São Luís, 30 de Outubro de 2019.

Um comentário sobre “Escândalos, incertezas e riscos minam a mirrada base de apoio de Bolsonaro no Maranhão

  1. Tenho acompanhado, algumas vezes, suas postagens as quais achei informativas, pois as vejo apenas como informações vindas do Maranhão.
    Mas esta última sobre dúvidas e incertezas quanto ao governo do Presidente eleito Bolsonaro, de certa forma mexeu comigo. Muitas injustiças são praticadas contra o presidente. Existe muita sordidez, infâmia e indignidade no trato das coisas relacionadas ao presidente.
    Para cada acusação mentirosa, para cada calúnia, para cada distorção dos fatos sobre o presidente eleito do Brasil haverá uma resposta, porque eu acredito que: o que não o destrói, o deixa mais forte. Nós ainda temos muita gente boa, coerente e preparada no nosso país continente.

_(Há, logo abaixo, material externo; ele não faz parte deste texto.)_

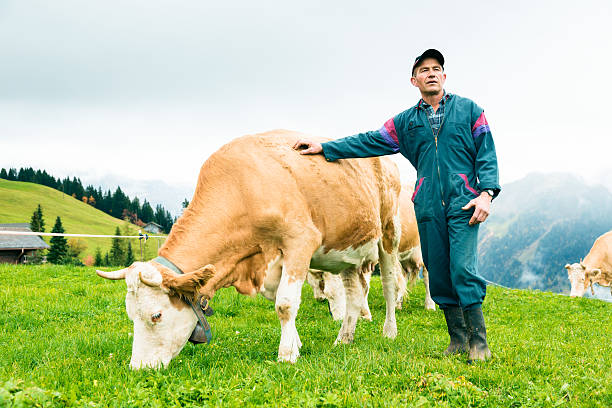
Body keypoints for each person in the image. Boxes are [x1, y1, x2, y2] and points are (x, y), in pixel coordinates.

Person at [293, 49, 500, 362]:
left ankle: (479, 343)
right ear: (413, 80)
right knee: (440, 272)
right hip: (428, 206)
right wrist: (326, 147)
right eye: (424, 70)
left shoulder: (470, 110)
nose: (431, 73)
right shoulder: (406, 122)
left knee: (462, 269)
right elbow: (370, 140)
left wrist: (486, 193)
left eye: (436, 69)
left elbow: (487, 151)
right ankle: (457, 339)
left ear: (444, 76)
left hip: (465, 203)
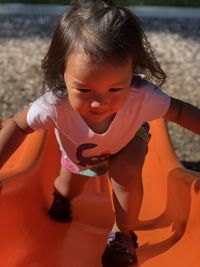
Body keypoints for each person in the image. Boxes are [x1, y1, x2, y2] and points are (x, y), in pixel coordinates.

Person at [0, 0, 199, 265]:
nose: (99, 103)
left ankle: (123, 235)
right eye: (84, 90)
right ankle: (62, 196)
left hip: (128, 139)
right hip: (81, 156)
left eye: (115, 89)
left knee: (125, 170)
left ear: (132, 74)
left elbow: (180, 112)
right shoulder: (54, 105)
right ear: (63, 73)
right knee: (69, 186)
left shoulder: (141, 97)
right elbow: (17, 125)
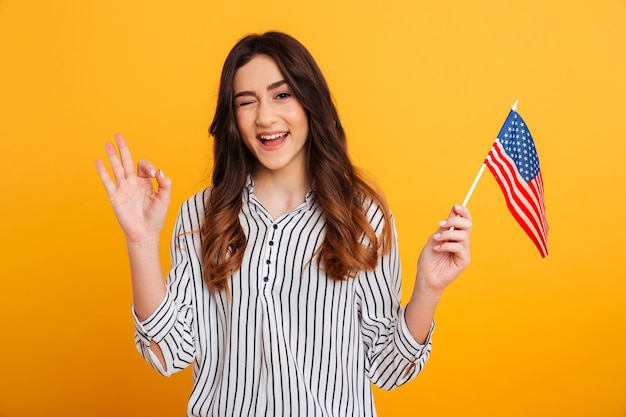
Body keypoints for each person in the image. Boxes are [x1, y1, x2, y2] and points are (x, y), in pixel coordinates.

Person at [95, 31, 471, 417]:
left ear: (311, 103)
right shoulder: (201, 216)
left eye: (282, 95)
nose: (265, 117)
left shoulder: (360, 216)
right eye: (246, 102)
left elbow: (387, 368)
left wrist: (427, 288)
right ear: (233, 119)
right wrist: (140, 241)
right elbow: (167, 353)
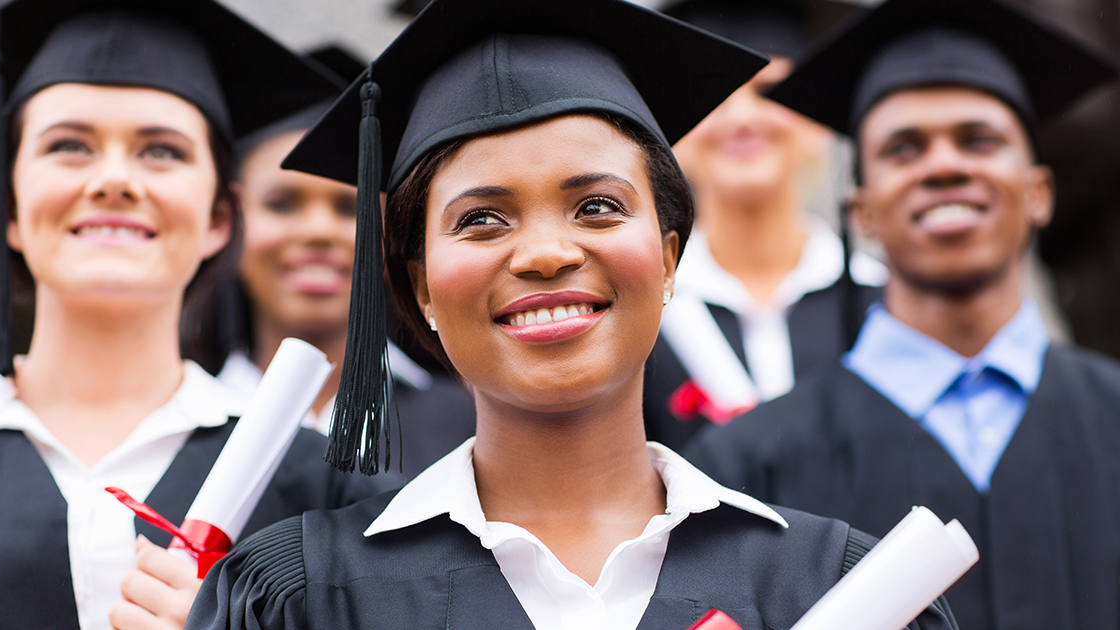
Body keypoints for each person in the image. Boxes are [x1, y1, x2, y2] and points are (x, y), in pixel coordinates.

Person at [186, 1, 957, 628]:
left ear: (669, 257)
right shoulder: (298, 599)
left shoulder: (838, 591)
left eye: (596, 206)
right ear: (418, 285)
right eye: (482, 219)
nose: (546, 253)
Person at [0, 3, 397, 629]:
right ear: (11, 207)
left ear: (219, 219)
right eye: (69, 145)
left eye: (161, 152)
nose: (115, 180)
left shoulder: (323, 489)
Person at [682, 0, 1120, 628]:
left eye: (979, 140)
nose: (945, 166)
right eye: (905, 148)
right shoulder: (743, 466)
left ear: (1039, 193)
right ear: (861, 211)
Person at [217, 46, 477, 478]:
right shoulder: (178, 424)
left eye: (350, 208)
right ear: (226, 220)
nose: (319, 231)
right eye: (281, 204)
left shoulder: (471, 426)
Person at [642, 0, 885, 450]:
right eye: (714, 95)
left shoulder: (885, 306)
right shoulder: (640, 315)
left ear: (816, 121)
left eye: (770, 91)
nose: (741, 118)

    Sendo ele, claro, sem astucias, sem insinuações subjacentes, direto ao ponto, preto-no-branco, sem o maquiavelismo natural dos hipócritas, sem a prosápia natural do político demagogo, astuto e deletério, com os quais nós estávamos acostumados.
    As coisas estão mudando, é outro jogo. Vivemos sobre o signo da mudança. Mudança extensa, profunda e cumulativa que originada numa revolução científica e tecnológica, atinge todas as esferas da vida. As crenças, valores, práticas e regras tão necessárias para operarmos no trabalho, cultura e política estão ou serão obsoletas em pouco tempo.
    Diante das ‘derrapagens’ mencionadas ele tem conseguido pegar o controle da situação de volta a cada uma das derrapagens, e assumir a posição de liderança. Acontece que o sistema estava não somente alquebrado, como também pútrido, infecto. E nós sabemos bem disso, embora nossos empregos não nos permitam manifestar nossos verdadeiros anseios e temores.
    Esses não são tempos para trivialidades, de cortesias infrutíferas entre países, temos que cuidar da economia de um país de 208 milhões de pessoas, com 13 milhões destes fora do mercado de trabalho, para tanto os relacionamentos internacionais têm que ser mais pragmáticos e objetivos e não deletérios inseridos em contextos ideológicos.
    Para aqueles que não querem enxergar ou estão totalmente abstraídos pela lavagem cerebral, muito comum em governos comunistas, para estes as coisas serão mais demoradas, é necessário tempo e raciocínio, se bem que o raciocínio seria mais difícil considerando que, principalmente em áreas do país com um IDH baixíssimo, é quase impossível isso acontecer em menos de uma década.
    “Quem viver, verá !” não poderia ser mais apropriado o ditado aqui atribuído a Líster Caldas político maranhense de outrora. Porque qualquer que seja o desfecho o ditado se aplica.
    Oxalá o povo maranhense acorde em tempo hábil de tomar uma decisão coerente nas urnas na próxima eleição.